Une forme d’intuition éclairée
Sont rassemblés dans ce livre les entretiens et textes écrits par Jacqueline Risset sur La Divine Comédie. La traductrice a donné la première grande traduction de livre de Dante entre autres en se refusant d’abandonner la métrique de la
terza rima de Dante afin de créer une tresse continue et allègre. D’où l’effet de rapidité propice à une lecture encore inouïe.
Pour autant, Jacqueline Risset ne prétend pas avoir raison sur tout : “Chaque traduction est une histoire de sacrifices. Dans mon cas, j’ai sacrifié la couleur au rythme afin de mettre en relief l’idée de naissance continue du texte.”.
Plus qu’une autre toutefois, elle a su saisir ce lieu de poésie où soudain Dante déplaçait la langue comme d’ailleurs la traductrice est obligée de le pratiquer en sacrifiant forcément à la musique originale des scansions de La Divine Comédie.
Jacqueline Risset, proche de Tel Quel dès ses premiers essais, avait déjà tout compris de la modernité du poète. Et Rimbaud, Lautréamont, Sade, Artaud, Bataille deviennent des compagnons de route de Dante qui, comme eux et grâce à elle, sort du “purgatoire”. L’idée de mouvement de l’oeuvre, sa vitesse sont la marque de cette traduction qui, à l’inverse, fut des plus patientes pour mettre à nu la porosité de sa langue poétique.
Il existe là autant de dur labeur que — et et c’est essentiel — une forme d’intuition éclairée.
Jacqueline Risset a donc su faire abstraction de certains poncifs pour libérer le texte et surprendre l’instant de l’énergie de l’énonciation en son envol. Elle explique techniquement son approche. Parce qu’il ne possède pas la musicalité de l’italien, le français doit trouver des subterfuges que Risset découvrit paradoxalement dans son approche de Mallarmé dans la revue concurrente de Tel Quel : Change.
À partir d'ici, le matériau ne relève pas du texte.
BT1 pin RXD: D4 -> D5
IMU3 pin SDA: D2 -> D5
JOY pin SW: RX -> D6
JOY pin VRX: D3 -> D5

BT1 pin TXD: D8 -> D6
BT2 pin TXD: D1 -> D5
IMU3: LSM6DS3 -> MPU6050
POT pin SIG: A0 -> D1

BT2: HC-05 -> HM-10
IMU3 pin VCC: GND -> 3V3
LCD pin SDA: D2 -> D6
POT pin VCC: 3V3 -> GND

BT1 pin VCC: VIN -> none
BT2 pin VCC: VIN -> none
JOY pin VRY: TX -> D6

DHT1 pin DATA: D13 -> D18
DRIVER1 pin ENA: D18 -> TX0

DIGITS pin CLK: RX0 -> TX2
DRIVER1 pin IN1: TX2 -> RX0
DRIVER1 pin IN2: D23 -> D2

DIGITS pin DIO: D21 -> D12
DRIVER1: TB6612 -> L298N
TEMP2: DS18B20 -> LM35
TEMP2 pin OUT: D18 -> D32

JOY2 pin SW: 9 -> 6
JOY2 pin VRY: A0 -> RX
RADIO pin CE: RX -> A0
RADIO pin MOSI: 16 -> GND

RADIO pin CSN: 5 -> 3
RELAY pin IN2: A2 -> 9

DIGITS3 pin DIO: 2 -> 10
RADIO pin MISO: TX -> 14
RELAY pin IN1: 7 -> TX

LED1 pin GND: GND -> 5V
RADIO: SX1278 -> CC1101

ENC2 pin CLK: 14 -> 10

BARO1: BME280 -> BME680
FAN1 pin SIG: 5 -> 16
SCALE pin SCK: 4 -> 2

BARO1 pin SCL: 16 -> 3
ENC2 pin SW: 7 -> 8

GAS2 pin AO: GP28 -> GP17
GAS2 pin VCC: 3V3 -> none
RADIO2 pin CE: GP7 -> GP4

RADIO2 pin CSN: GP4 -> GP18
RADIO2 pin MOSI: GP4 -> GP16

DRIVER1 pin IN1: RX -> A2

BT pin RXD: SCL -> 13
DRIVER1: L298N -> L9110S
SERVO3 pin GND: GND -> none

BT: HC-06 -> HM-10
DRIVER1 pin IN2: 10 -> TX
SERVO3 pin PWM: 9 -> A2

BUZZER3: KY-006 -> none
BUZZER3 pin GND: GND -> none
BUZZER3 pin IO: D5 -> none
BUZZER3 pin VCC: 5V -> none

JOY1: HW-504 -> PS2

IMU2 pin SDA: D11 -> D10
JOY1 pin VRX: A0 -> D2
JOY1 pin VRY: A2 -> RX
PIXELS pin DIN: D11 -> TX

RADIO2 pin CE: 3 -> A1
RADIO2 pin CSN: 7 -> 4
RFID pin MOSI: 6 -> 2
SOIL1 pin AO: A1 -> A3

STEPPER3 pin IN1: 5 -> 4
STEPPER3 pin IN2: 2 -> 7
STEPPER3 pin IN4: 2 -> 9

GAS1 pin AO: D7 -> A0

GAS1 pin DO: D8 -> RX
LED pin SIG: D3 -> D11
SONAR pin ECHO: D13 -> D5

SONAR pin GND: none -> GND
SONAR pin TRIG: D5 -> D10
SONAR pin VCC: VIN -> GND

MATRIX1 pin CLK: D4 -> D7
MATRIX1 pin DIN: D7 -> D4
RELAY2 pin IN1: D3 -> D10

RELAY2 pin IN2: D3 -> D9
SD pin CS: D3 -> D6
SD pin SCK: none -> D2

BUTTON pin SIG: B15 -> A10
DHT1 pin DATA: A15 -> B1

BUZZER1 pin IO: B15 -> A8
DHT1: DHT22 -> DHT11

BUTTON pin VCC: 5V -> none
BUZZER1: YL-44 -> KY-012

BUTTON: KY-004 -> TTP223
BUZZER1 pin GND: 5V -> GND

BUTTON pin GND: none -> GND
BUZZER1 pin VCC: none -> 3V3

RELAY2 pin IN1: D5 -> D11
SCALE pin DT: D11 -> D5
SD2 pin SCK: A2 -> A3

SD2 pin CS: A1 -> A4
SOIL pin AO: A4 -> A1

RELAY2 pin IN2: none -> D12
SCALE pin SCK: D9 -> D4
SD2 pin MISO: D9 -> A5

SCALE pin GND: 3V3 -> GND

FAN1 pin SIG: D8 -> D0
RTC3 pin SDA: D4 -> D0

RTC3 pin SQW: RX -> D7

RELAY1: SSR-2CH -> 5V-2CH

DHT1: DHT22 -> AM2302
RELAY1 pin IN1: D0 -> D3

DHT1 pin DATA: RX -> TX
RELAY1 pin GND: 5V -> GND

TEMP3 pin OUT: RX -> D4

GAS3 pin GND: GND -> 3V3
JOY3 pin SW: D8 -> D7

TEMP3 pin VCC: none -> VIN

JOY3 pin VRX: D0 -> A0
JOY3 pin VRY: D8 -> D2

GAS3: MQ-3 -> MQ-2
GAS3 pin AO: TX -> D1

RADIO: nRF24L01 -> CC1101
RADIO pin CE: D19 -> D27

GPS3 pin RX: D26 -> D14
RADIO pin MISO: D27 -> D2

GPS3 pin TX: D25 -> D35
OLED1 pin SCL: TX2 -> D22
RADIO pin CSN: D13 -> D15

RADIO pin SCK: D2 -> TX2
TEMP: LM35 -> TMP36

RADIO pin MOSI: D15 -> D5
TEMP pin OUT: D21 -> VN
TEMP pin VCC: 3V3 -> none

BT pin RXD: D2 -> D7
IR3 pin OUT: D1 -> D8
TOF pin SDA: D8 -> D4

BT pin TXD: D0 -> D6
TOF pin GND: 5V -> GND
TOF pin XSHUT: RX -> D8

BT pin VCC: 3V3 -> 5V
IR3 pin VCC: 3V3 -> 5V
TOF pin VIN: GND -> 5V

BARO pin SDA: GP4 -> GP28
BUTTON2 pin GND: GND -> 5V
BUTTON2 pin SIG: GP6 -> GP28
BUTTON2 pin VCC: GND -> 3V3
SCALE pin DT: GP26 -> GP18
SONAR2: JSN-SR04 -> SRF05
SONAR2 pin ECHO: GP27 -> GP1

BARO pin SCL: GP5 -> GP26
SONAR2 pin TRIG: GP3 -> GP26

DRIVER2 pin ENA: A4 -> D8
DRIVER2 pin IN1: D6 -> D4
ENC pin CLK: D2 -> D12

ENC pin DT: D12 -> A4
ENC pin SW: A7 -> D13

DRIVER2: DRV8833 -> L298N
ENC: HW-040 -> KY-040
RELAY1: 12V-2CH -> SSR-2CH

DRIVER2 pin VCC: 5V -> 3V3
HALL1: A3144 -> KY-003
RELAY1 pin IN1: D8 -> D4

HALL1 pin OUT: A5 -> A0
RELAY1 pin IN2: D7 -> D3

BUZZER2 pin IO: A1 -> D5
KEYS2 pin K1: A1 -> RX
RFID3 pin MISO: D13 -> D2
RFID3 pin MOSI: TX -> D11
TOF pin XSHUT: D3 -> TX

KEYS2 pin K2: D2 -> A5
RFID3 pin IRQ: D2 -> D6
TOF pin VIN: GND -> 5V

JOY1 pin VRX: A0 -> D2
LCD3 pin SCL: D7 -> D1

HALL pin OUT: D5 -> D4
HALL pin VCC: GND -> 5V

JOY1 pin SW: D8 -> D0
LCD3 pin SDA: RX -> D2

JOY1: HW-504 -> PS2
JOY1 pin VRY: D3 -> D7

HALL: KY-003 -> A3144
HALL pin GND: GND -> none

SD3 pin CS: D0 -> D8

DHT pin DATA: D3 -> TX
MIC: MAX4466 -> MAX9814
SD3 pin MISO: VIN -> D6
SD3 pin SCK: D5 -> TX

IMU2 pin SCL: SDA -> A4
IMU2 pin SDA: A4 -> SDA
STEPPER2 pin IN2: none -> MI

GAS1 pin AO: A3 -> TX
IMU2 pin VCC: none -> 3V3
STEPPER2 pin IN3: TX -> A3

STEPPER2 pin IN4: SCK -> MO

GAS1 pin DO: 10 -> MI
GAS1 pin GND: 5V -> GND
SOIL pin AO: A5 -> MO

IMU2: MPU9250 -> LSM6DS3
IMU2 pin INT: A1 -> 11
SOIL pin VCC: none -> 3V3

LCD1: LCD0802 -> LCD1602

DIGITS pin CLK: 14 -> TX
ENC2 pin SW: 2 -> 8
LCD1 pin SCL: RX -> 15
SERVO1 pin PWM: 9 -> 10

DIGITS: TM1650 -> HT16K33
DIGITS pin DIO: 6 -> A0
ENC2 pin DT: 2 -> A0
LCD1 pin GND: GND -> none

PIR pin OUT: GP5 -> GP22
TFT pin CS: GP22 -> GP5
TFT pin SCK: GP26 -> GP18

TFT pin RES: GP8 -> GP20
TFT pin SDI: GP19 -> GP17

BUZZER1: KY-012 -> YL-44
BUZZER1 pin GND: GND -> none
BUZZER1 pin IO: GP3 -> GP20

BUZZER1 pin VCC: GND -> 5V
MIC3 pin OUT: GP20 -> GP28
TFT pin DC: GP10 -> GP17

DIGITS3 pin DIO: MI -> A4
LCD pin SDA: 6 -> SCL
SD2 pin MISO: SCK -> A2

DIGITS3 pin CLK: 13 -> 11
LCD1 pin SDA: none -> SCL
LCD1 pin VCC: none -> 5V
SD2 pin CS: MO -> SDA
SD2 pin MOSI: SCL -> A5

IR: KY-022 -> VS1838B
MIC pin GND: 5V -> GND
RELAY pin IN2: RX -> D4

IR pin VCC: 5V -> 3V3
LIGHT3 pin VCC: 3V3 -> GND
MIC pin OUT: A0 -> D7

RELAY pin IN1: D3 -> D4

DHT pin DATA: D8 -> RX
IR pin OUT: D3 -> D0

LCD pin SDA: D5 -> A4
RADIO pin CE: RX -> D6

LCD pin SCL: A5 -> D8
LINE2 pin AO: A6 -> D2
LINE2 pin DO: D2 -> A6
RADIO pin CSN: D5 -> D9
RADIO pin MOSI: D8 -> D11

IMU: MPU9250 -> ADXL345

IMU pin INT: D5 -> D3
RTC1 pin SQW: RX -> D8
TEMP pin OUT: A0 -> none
Mais elle rappelle — à côté de telles considérations — que “L’Enfer” est un prélude à Auschwitz comme La colonie pénitentiaire et Le procès de Kafka le furent. Et cette traduction permet de toucher à la modernité et l’énigme de la poésie de Dante qui retrouve l’écho qui lui était jusque là refusé. Et ce, même s’il existe toujours un ordre du sacrifice dans chaque traduction.
jean-paul gavard-perret
Jacqueline Risset, 33 écrits sur Dante, conçu et présenté par Jean-Pierre Ferrini & Sara Svolacchia, postface de Martin Rueff, Nous, Paris, 2021, 304 p. — 22,00 €.